## WHAT YOU HAVE TO DO
Tell me how many lines of the entries below include the string "CONQUEST", and give only the number.

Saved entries
..............................
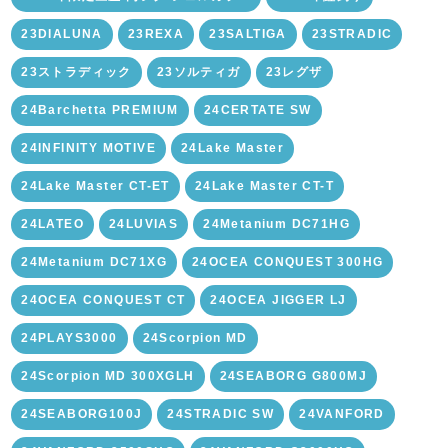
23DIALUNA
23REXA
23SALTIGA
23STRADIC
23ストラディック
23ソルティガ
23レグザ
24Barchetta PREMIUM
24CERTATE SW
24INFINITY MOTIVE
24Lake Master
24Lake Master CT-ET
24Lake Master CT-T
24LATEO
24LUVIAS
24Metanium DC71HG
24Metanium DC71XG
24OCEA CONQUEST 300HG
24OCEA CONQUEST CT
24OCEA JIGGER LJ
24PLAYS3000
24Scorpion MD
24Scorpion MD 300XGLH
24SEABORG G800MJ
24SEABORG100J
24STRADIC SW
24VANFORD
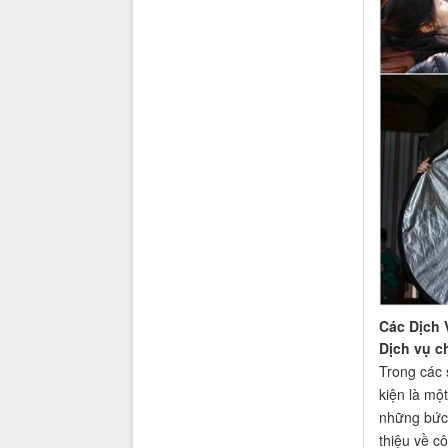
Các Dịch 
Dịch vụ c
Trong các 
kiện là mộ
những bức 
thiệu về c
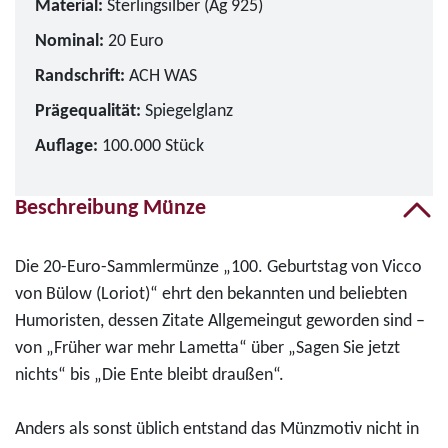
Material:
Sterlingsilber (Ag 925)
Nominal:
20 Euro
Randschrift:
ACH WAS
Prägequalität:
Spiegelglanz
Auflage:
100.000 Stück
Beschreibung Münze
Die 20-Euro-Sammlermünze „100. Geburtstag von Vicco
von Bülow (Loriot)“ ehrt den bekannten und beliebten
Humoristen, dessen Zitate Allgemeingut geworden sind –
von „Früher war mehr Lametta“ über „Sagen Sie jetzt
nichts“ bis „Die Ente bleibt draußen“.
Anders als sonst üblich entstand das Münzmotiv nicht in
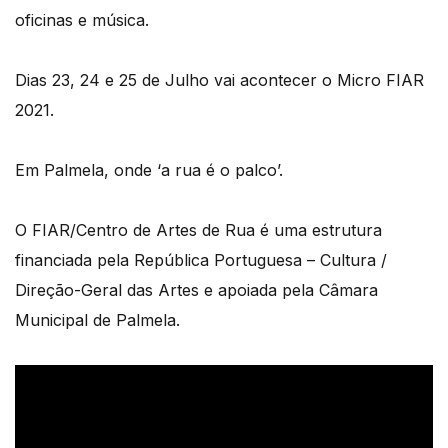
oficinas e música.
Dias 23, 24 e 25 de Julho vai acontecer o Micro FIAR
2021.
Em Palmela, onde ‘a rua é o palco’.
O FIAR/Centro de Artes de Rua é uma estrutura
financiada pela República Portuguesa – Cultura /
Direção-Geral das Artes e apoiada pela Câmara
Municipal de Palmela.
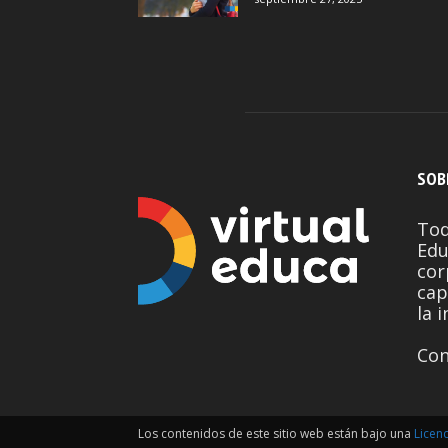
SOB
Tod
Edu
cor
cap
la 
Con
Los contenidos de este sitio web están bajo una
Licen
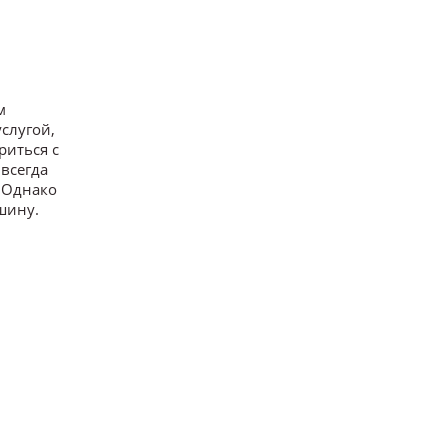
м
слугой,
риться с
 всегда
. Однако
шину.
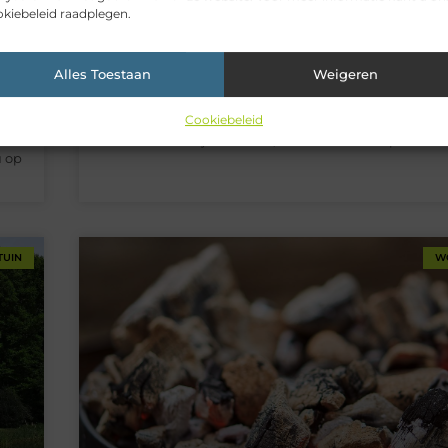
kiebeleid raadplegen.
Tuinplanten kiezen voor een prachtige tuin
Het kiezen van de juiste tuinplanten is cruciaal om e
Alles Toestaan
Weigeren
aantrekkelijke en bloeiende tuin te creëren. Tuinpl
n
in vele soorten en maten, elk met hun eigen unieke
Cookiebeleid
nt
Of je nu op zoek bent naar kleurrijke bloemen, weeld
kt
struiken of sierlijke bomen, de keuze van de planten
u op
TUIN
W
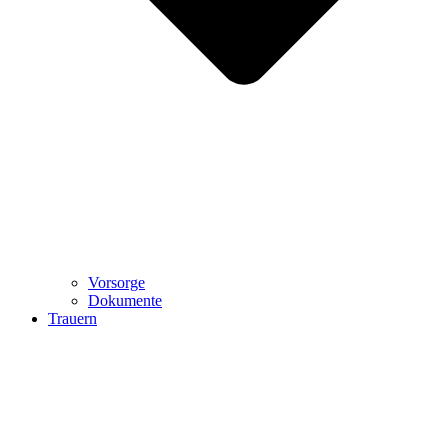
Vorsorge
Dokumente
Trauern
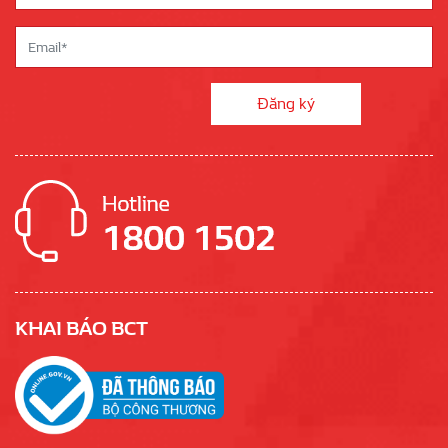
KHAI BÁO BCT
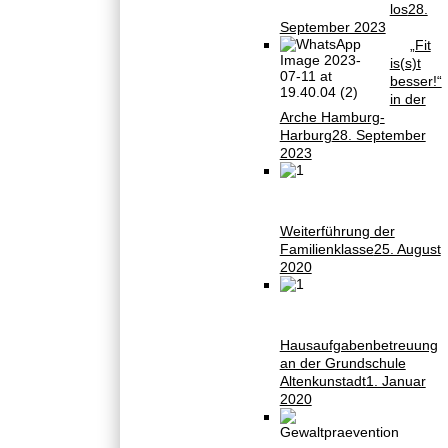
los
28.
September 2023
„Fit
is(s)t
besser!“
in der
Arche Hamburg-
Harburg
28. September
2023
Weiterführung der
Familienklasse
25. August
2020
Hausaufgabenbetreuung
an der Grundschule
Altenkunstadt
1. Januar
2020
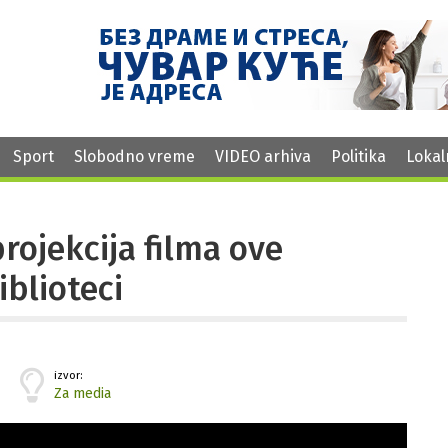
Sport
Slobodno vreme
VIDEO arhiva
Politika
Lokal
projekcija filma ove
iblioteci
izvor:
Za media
..............................
## WRITTEN RESPONSE
2